Neler Okuyacaksınız
Reform Yanlışların Hâkim Olduğu Bir Hayat Akışını Hayata Geçirmenin Adıdır
Şimdi efendim, esasen insanlık tarihi çeşitli dönemlerde birtakım yanlışların, bunalımların, buhranların içine düşmüş; her içine düştüğü bunalım döneminden kurtulabilmek için kendisine birtakım farklı yollar arama ve o yollardan kurtuluşu bulma gibi bir eğilimde olmuştur. Günümüzde de bundan olacak ki ciddi birtakım bunalımlar var, buhranlar var. Esasen bu bunalım ve buhranları ortaya getiren sebep, aynı düşüncenin aynı gayenin zamanla dava edinildiği sebeptir. Yani aynı çıkış yolunu bugün reçete olarak ortaya süren arkadaşlarımız zamanında bu mantıkla, bu, bu yolla, bu mantaliteyle İslam'ı yorumlamaya ve de hayata geçirmeye çalışmışlardır. Geldikleri nokta öyle olmuştur ki işin içinden çıkamamışlar. Bu sefer yapılan yanlışı daha büyüterek, daha güçlü hale getirme gayreti içerisine girmişlerdir. Bir defa reform, hayata ifrat ve tefriklerin hâkim olmasıyla, yanlışların, batılların hâkim olmasıyla vücuda gelmiş bir hayat akışını kendi akli melekesine göre düzeltmenin adıdır. Yani kendi kurallarına göre her ne kadar bunun adı şu veya bu olsa da, burada asıl maksat kendi prensiplerini kendi hayat görüşlerini, hayatı geçirmenin adıdır. Bir şey siz beğenmiyorsunuz, onu kabul etmiyorsunuz, onu yeni bir şeyle ki o şey sizin eserinizdir. Bu sizin eseriniz olan husus ne olursa olsun size aittir ve bunun kaynağı baştan sona kadar insanidir ve aklidir. Eğer siz bu tecrübeyi denemeyi din sahasında yaparsanız, dinin hükümleri yerine kendi hükümlerinizi koyacaksınız. Kendi prensiplerinizi, kurallarınızı koyacaksınız. O zaman dikkat ederseniz ortadan kaldırdığınız hususlar, dini kurallar, prensipler, kaideler yerine koyduğunuz hususlar kendi kurallarınız olacak. Bunun her ne kadar siz adına dinde diyorsanız.

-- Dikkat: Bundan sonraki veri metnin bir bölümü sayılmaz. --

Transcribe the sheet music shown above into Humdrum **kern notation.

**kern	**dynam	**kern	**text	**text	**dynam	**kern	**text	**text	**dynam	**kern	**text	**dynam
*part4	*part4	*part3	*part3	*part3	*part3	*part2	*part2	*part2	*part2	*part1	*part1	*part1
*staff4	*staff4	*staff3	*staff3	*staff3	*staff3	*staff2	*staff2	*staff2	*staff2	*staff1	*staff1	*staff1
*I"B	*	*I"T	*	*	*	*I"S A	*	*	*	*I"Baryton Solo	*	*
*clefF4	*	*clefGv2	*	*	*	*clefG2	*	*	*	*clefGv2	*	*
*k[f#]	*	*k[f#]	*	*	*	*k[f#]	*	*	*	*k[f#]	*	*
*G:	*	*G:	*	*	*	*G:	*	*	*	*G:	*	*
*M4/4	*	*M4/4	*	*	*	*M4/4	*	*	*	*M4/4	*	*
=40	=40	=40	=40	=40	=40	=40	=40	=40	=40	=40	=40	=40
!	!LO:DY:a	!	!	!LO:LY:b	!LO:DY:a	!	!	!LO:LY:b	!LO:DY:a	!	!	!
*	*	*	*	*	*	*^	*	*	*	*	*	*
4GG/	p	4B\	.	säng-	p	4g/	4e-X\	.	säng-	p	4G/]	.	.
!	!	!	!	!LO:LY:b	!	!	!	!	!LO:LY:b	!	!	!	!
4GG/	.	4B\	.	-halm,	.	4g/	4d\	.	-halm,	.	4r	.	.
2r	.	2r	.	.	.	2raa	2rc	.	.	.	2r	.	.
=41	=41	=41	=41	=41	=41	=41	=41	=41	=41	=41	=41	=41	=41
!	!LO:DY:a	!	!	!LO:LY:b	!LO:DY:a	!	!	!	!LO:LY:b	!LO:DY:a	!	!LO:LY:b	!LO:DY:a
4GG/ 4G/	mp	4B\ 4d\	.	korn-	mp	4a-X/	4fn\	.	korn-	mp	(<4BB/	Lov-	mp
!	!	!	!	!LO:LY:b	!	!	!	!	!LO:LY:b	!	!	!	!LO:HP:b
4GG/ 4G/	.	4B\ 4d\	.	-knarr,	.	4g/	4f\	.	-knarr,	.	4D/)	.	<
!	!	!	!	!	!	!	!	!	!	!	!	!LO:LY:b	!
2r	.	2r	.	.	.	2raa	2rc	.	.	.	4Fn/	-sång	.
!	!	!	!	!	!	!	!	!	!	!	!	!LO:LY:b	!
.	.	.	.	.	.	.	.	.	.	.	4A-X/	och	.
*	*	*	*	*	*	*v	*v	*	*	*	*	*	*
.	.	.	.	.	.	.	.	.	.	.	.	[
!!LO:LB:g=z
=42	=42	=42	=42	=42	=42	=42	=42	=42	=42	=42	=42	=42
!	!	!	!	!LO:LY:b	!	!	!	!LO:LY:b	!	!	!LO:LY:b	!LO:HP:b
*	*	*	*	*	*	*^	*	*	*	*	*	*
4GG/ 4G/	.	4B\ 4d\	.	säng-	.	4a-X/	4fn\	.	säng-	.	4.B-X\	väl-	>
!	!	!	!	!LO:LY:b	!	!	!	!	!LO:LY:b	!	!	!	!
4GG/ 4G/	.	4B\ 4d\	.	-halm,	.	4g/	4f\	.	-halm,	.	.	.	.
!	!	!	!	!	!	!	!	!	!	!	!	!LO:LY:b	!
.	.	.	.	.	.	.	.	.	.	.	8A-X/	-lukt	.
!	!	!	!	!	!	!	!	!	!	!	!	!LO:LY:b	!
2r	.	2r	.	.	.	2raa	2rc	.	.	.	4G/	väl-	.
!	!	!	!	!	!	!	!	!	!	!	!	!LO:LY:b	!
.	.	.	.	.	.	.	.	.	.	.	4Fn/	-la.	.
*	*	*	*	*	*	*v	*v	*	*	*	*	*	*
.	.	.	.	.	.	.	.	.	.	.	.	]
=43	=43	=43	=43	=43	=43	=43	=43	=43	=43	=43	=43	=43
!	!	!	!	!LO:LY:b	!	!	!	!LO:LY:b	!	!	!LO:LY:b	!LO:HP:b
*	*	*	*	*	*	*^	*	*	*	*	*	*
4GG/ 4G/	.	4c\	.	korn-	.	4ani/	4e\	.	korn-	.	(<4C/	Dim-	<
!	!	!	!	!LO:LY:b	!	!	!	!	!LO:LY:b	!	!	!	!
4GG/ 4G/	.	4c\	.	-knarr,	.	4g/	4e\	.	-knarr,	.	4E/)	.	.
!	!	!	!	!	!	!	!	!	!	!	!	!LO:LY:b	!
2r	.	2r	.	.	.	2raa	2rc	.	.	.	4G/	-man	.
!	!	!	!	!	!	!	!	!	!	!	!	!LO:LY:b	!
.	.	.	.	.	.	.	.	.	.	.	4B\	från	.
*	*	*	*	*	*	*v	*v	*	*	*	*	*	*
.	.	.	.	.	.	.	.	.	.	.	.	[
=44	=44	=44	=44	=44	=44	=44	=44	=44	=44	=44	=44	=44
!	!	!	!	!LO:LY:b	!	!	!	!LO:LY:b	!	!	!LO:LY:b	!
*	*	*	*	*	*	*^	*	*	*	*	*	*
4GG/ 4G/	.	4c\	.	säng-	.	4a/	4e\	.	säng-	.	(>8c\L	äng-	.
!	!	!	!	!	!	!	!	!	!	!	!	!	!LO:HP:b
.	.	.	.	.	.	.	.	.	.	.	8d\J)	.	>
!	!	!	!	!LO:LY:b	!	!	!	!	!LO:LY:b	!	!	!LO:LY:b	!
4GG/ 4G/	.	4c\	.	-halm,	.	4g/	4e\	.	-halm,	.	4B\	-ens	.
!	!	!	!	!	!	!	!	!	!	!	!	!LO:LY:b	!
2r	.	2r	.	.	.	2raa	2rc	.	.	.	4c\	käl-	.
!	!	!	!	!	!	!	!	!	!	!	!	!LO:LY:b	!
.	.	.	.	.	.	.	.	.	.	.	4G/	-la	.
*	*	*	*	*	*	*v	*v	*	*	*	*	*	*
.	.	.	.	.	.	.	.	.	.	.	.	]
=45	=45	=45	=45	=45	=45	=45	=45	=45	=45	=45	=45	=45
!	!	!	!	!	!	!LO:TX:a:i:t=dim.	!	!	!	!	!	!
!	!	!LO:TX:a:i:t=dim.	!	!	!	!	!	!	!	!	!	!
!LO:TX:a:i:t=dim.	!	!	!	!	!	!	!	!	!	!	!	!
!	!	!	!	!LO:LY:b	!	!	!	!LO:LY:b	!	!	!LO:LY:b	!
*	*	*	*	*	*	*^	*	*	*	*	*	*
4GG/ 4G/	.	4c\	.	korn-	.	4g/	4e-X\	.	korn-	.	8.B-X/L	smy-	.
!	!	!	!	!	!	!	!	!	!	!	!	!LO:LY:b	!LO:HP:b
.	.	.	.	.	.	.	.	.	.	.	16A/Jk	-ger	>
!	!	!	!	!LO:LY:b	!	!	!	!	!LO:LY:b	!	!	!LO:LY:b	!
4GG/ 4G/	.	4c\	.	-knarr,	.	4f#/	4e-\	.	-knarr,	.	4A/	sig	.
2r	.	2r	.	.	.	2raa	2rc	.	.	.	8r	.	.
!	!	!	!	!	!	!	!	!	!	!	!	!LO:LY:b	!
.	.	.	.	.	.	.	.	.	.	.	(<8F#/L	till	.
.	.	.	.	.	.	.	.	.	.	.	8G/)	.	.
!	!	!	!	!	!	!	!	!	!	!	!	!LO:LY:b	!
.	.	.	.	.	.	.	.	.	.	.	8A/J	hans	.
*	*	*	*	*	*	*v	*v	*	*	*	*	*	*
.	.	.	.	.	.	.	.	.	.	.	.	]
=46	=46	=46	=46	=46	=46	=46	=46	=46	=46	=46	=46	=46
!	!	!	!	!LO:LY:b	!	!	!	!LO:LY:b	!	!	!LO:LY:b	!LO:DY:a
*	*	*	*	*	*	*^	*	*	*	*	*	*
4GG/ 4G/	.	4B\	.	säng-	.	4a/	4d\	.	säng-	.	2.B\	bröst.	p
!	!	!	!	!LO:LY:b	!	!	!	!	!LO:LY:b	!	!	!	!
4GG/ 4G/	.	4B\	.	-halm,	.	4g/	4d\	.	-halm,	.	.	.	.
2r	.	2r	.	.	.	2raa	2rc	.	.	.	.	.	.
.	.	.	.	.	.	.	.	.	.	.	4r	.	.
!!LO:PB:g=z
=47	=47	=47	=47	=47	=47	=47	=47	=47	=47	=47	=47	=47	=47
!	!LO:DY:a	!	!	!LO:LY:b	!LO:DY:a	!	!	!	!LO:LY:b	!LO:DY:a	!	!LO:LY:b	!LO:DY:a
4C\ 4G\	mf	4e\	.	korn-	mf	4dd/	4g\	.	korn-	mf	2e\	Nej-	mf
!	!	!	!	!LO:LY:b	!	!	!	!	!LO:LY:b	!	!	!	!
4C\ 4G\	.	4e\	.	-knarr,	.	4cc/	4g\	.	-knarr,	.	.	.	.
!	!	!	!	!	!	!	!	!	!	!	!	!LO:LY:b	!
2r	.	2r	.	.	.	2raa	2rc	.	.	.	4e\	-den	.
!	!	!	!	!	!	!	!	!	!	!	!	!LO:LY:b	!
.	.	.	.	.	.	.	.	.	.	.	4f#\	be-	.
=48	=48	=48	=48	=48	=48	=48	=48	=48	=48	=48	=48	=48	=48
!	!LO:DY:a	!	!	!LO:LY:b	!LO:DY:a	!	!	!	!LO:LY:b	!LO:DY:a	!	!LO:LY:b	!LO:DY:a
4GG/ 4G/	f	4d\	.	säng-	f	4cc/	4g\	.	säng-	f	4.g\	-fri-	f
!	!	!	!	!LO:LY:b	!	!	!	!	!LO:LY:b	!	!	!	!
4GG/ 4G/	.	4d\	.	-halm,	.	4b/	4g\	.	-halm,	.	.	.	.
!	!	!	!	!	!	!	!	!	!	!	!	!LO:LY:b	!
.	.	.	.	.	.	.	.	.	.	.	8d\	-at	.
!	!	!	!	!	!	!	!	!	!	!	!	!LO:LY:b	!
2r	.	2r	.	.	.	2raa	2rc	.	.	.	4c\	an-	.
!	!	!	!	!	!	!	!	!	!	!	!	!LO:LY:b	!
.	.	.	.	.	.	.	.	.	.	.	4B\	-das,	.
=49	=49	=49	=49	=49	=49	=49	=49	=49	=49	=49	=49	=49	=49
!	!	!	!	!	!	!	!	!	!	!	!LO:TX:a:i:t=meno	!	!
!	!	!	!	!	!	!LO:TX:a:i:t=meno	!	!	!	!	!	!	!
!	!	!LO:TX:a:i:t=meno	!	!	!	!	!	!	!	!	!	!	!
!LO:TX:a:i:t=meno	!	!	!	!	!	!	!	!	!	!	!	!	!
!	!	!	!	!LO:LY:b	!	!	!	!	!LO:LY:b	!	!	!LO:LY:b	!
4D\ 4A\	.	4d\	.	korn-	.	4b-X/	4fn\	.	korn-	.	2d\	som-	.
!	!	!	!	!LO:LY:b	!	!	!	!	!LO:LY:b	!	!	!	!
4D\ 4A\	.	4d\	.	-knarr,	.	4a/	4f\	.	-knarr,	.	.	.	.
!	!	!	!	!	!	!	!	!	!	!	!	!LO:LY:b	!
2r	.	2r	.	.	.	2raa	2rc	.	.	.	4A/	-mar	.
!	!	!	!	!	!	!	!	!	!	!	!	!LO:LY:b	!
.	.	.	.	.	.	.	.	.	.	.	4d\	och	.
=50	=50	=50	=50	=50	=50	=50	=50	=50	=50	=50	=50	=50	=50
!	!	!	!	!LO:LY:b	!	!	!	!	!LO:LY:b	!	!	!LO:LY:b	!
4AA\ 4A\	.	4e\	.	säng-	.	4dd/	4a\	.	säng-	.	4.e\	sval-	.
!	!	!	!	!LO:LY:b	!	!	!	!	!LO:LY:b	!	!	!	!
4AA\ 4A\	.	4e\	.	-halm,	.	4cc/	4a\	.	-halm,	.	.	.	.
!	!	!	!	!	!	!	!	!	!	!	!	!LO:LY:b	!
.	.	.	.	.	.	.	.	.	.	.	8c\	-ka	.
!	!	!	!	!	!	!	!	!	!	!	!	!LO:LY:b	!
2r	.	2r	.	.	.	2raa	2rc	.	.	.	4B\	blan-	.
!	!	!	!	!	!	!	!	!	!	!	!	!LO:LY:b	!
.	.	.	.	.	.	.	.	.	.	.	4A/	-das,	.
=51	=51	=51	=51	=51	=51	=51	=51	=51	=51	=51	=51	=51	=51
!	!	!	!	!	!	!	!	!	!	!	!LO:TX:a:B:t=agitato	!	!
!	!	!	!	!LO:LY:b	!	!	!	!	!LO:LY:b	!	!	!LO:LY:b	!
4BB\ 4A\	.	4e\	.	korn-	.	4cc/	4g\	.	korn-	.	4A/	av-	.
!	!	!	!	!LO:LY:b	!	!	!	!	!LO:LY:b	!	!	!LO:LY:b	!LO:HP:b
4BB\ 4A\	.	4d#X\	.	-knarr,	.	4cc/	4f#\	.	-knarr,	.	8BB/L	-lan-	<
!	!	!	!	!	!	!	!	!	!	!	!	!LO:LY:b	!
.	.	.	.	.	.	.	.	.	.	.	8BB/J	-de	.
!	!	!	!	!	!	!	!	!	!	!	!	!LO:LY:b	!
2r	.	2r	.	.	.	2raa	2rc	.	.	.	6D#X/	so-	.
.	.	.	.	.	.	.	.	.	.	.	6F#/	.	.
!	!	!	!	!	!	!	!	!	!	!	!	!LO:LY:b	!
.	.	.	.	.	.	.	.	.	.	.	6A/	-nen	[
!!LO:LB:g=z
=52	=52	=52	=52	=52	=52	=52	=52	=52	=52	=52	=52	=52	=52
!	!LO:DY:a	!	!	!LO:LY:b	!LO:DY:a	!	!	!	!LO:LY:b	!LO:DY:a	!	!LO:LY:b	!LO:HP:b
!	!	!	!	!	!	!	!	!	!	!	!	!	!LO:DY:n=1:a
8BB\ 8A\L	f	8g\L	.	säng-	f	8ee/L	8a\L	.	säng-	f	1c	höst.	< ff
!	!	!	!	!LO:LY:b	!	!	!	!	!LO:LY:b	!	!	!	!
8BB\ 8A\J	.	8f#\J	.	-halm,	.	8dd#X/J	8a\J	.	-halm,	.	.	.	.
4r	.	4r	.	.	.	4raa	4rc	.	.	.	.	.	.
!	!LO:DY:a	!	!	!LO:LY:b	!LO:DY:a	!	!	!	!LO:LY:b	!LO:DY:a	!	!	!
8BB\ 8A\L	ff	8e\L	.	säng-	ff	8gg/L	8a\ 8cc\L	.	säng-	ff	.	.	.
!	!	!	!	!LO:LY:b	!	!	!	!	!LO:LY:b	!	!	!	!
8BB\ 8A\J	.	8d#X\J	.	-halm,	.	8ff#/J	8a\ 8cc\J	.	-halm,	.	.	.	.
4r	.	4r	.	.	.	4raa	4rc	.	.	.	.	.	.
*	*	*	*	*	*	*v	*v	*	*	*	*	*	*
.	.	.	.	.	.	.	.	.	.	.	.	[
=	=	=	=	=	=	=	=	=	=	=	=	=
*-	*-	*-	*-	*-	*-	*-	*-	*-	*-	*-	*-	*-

Tefsir, Peygamber’in Ayetlerden Anladığı Maksadı Hayata Geçirmek ve Tanıtmaktır
Şimdi tefsir, şimdi tefsir, tefsirin çağı, içi, çağı dışı olmaz. Kur'an-ı Kerim'i en güzel şekilde mânalandıran Cenâb-ı Peygamber Sallallahu Aleyhi ve Sellem Efendimiz'dir. En güzel şekilde onu tefsir eden de yine Sallallahu Aleyhi ve Sellem Efendimiz'dir. Biz Allah'ın maksadının, Resulullah tarafından nasıl anlaşıldığını anlayabilmemiz için Peygamber Aleyhisselam Efendimiz ‘in hayatına bakarız. Kur'an'ın yaşanmasına bakarız. Peygamber tarafından bu ayetler nasıl anlaşılmıştır ve de nasıl anlatılmıştır buna bakarız. İşte bu nasıl anlatılmış, nasıl yaşanmış, nasıl izah edilmişin adı tefsir oluyor. Efendim şimdi tefsir demek, ona kendi görüşlerinizi ilave ederek ortaya koyduğunuz bir hayat tarzı demek değildir. Yani Peygamber'in ayetlerden anladığı maksadı hayata geçirmek ve tanıtmaktır. Tefsir budur. E sen şimdi kalkıyorsun, bunu kendi yorumunla beraber, “bu demektir, şu demektir, şu zamanda böyledir, bu zamanda böyledir” gibi yanlış algılamalarla, bu işe, hem de çok basit bir bahaneyle. Efendim adam demiş ki, “şu kadar metreymiş.” Yani orada tali mevzular geçiyor, o günün şartlarında, faraza o miktar belirtiliyor. Bu Kur'an'ın tefsiri değil ki zaten. O miktar orada verilse de olur, verilmese de olur. Mantık, buradaki mantık, ayetin insanı sürüklendiği, kulvarda işin mahiyetini kavramaktır. Anlatabildim mi? Binaenaleyh bunu gerekçe göstererek, biz işte modern bir anlayış ile Kur'an'ı tefsir edeceğiz. Yani sanki peygamberi dereden çıkartacağız. Bunlar tabii ve hoş olmayan hususlardır. Kur'an-ı Kerim tefsir edilemez mi? Elbette edilir. Ortaya koyarsınız, râvîlerin rivayetlerini, Cenâb-ı Peygamber Efendimiz‘den hadis-i şerifleri hülasa, ulemanın görüşünü, bu kulvarda, sizinkini de bunlara aşmamak şartıyla, maksadı aşmamak şartıyla elbette yeni yeni tefsirler gündem edebilirsiniz. Ama bu Kur'an'ın ruhuna aykırı olmamak kaydı şartıyla.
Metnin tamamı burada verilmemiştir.